- Sire: Pure Prize
- Grandsire: Storm Cat
- Dam: Gather The Clan
- Damsire: General Assembly
- Sex: Filly
- Foaled: March 9, 2005
- Country: United States
- Colour: Chestnut
- Breeder: A. Lakin & Sons, Inc.
- Owner: Lewis G. Lakin
- Trainer: Robert E. Holthus
- Record: 16: 8-4-3
- Earnings: US$1,987,498

Major wins
- Flower Bowl Invitational Stakes (2009) Modesty Handicap (2009) Regret Stakes (2008)) American Oaks Invitational Stakes (2008) Golden Rod Stakes (2007)) Pocahontas Stakes (2007)

= Pure Clan =

American-bred Thoroughbred racehorse

Pure Clan (foaled March 9, 2005 in Kentucky) is a retired American Thoroughbred racehorse.

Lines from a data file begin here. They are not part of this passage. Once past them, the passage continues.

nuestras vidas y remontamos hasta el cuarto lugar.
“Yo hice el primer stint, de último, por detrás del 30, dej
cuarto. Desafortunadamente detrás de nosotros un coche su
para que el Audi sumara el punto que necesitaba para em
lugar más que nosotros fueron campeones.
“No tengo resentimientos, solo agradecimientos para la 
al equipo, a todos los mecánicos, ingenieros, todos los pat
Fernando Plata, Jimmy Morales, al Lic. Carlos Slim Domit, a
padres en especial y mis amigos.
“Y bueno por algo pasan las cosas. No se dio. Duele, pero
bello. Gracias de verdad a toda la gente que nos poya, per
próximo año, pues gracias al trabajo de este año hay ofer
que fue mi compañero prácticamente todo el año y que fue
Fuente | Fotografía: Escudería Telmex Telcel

She won eight races and nearly $2 million in her two-year racing career, participating in races on dirt and turf tracks in the United States and the United Arab Emirates. She was retired in 2010 to be a broodmare and has produced two foals to date. Pure Clan was sold in late 2012 for $4.5 million and currently resides at Three Chimneys Farm in Kentucky.

==Background==
Pure Clan is a daughter of the British-bred Pure Prize, winner of the Kentucky Cup Classic Handicap and sire of over 40 graded stakes winners. Her dam, Gather The Clan, was sired by General Assembly and won the 1989 Violet Handicap. She also produced the stakes winner Greater Good (Kentucky Jockey Club Stakes, Rebel Stakes) and is the grandam of Sky Diva (Frizette Stakes) and Quick Little Miss (Debutante Stakes).

==Racing career==
Pure Clan won 8 out of 16 starts, including the Flower Bowl Invitational Stakes and the American Oaks Invitational Stakes. She ran second to Midday in the Breeders' Cup Filly & Mare Turf.

Pure Clan sustained a bruise to her left front foot in May 2010 as she was preparing for her first race at Churchill Downs and was sent to Rood & Riddle Equine Hospital for further testing. She returned to training in July 2010, but was ultimately retired from racing in August 2010 due to "economic reasons" and sold to an anonymous buyer.

==Breeding career==
In her first season as a broodmare, she was bred to Smart Strike and produced the filly Native Strike in 2012. She was bred to Bernardini in February 2012 and was later sold for $4.5 million at the 2012 Keeneland November bloodstock sale in Lexington. Purchased by Goncalo Torrealba of Stud TNT, she was stabled at Three Chimneys Farm in Midway. She foaled a filly by Bernardini there in January 2013 and produced a colt sired by Tapit in 2015. Her 2015 filly was sired by Tiznow.